YouTuber Falsely Claims You Can Easily Prevent WordPress Websites From Getting Hacked With Solid Security
When looking for security advice on WordPress websites, one of the problems you face is the number of affiliate marketers posing as your friend. One recent example we ran across of this involved a YouTuber, WPress Doctor. They released a 30 minute video that starts with the claim that “You can easily prevent your WordPress website from getting hacked.” A 30 minute video doesn’t exactly scream easy. Shortly after that they claim, if you watch the video you can make sure “your website is fully secured and you don’t have to worry again about hackers, ever again.” Easily preventing WordPress websites from getting hacked and being fully secure/never having to worry about hackers is not possible. There are some easy steps that can prevent a lot of hacks, but they won’t prevent all hacks, and even harder to do things won’t prevent all the hacks either.

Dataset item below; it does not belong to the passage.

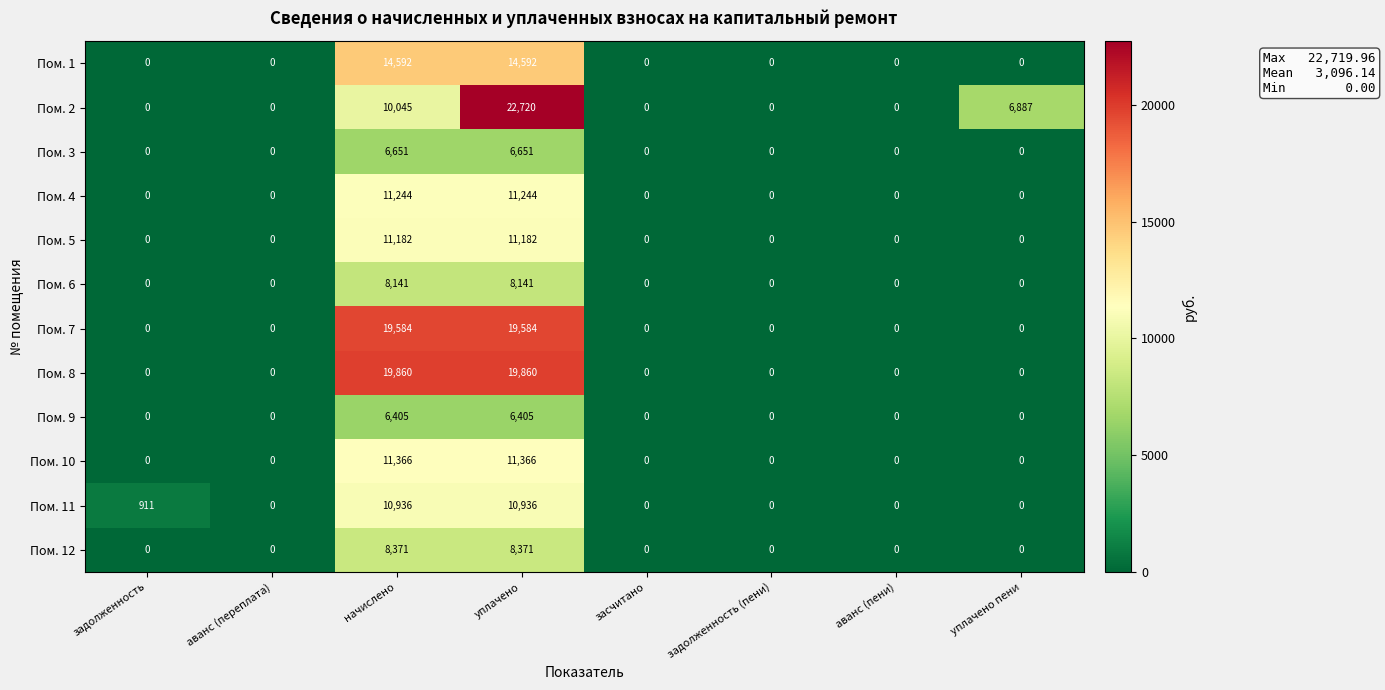

At начислено, list the series in order from largest to smallest.

Пом. 8, Пом. 7, Пом. 1, Пом. 10, Пом. 4, Пом. 5, Пом. 11, Пом. 2, Пом. 12, Пом. 6, Пом. 3, Пом. 9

What stood out more is that they were claiming that you can easily do that using the Solid Security plugin. As we noted in November, that is a plugin mainly focused on a non-existent threat. If you watch through the whole video, as we did, the host never shows the plugin actually stopping any hacks. Just this week, we released the results of our latest test to see if security plugins would protect against a vulnerability in another plugin, a major source of hacks. This time it involved a vulnerability of a type that hackers are known to exploit in of all things a security plugin. Five security plugins stopped the hack. Solid Security didn’t. In fact, it has never stopped an attack in our testing. That isn’t surprising since it doesn’t contain the capability to do that.
A lot of the video is focused on functionality that would only come it to play if your website is already hacked, which the YouTuber apparently doesn’t understand (or at least pretends to not understand).
So why is the YouTuber making a claim about Solid Security that not only isn’t possible, but it is less able to deliver than many other options? They are an affiliate marketer. They are trying to get you to use the paid version of Solid Security, so they can get paid. Lots of viewers don’t get that aspect of this, considering the number of thank you replies on the video. What makes that more obvious is that seven months before they put out a similar video claiming that the Wordfence Security plugin would “completely secure your WordPress website“, but in the comments of the new video, they are saying to use Solid Security instead.
What makes the whole thing worse is that if you get to the end of the video, they are telling people how to deal with the plugin locking you out of your own website. Other security plugins provide much more protection than Solid Security without that nasty byproduct.